━━━ Text segment ━━━

With European elections coming up in May 2019, you probably want to know how the European Union impacts your daily life, before you think about voting. In the latest in a series of posts on what Europe does for you, your family, your business and your wellbeing, we look at what Europe does for victims of crimes.

Did you know that every year an estimated 15 % of Europeans, or 75 million people in the EU, fall victim to crime? These people have a range of needs and rights that have to be met, such as physical and psychological assistance, access to justice, protection from intimidation, retaliation and further harm and access to compensation.

In 2012, the EU adopted a law that sets minimum standards on the rights, support and protection of victims of crime in all EU countries. The law ensures that victims are recognised and treated with respect and that they are able to participate in criminal proceedings. Furthermore, based on that law, EU countries ensure officials who come into contact with victims of crime have appropriate training, so that they recognise those victims’ needs.

━━━

According to the passage on EU support for crime victims, in what year did the EU adopt its law setting minimum standards for victims' rights?

━━━ Source material ━━━

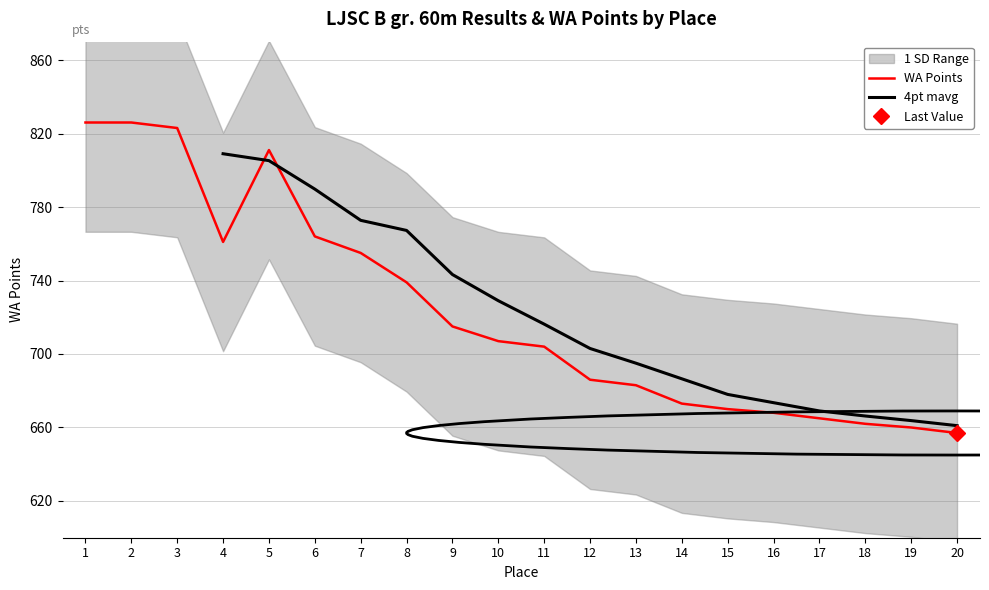

How many categories are shown in the chart?

20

━━━

## Exercise answer
2012